Sem adentrar no mérito dos fatos que devem ser apurados pelas autoridades competentes é possível fazer uma reflexão jurídica necessária: a gestão condominial exige preparo técnico, mas também equilíbrio emocional.
O síndico não é apenas um representante formal do condomínio. Nos termos do Código Civil Brasileiro, ele exerce mandato, administra interesses coletivos e deve agir com diligência, prudência e dentro da legalidade. Sua atuação precisa ser pautada por procedimentos formais: advertências escritas, notificações, aplicação de multas conforme convenção e regimento interno e respeitar as decisões tomadas nas assembleias.
Conflitos fazem parte da vida em comunidade. No entanto, a resposta a eles jamais pode ultrapassar os meios legais. Fazer “justiça com as próprias mãos” não apenas viola princípios básicos do Estado de Direito, como expõe o gestor a consequências civis e criminais gravíssimas.
Uma gestão bem estruturada envolve protocolo, registro documental, assessoria jurídica preventiva e, principalmente, inteligência emocional.
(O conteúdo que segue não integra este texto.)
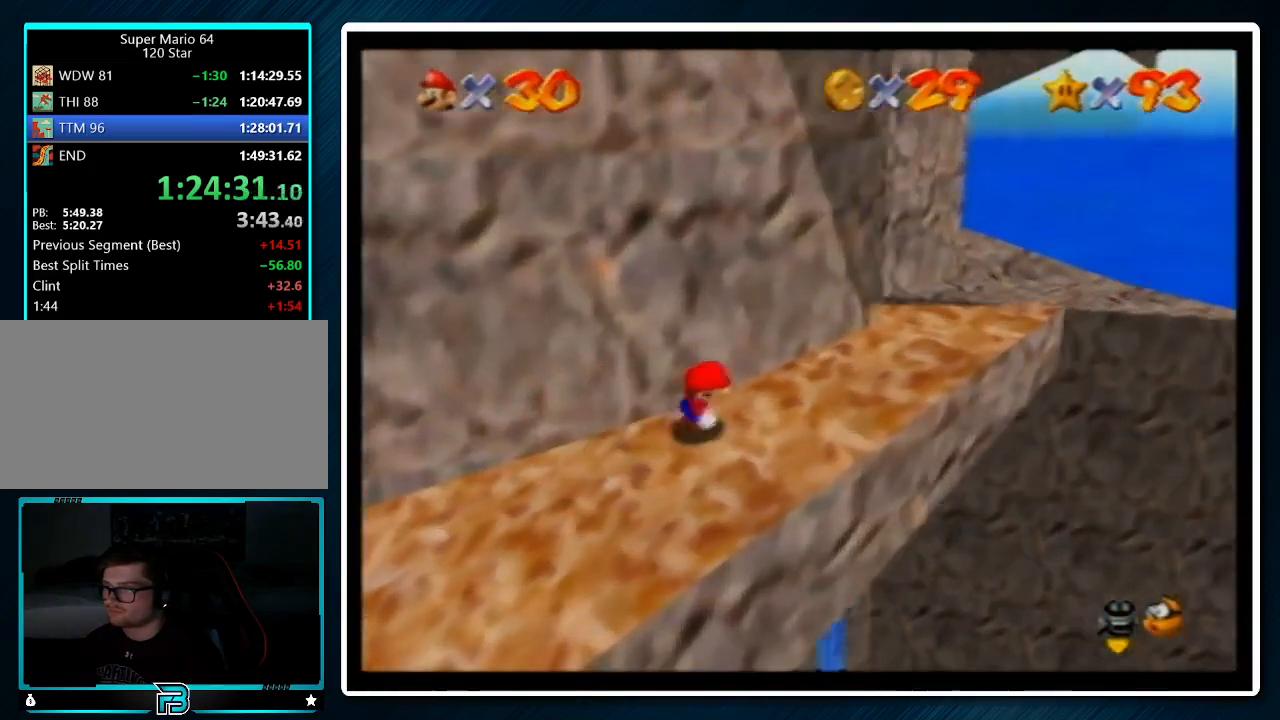
{"buttons": ["A"], "left_stick": "up", "events": [[33, "left_stick", "down"], [167, "left_stick", "up"], [267, "A", "down"]]}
O síndico precisa compreender que sua autoridade é institucional, não pessoal. Reações impulsivas, confrontos diretos e exposições desnecessárias fragilizam a função e colocam todos em risco.
Administrar um condomínio é administrar pessoas, expectativas e conflitos. E, nesse contexto, equilíbrio não é apenas virtude: é requisito indispensável de responsabilidade.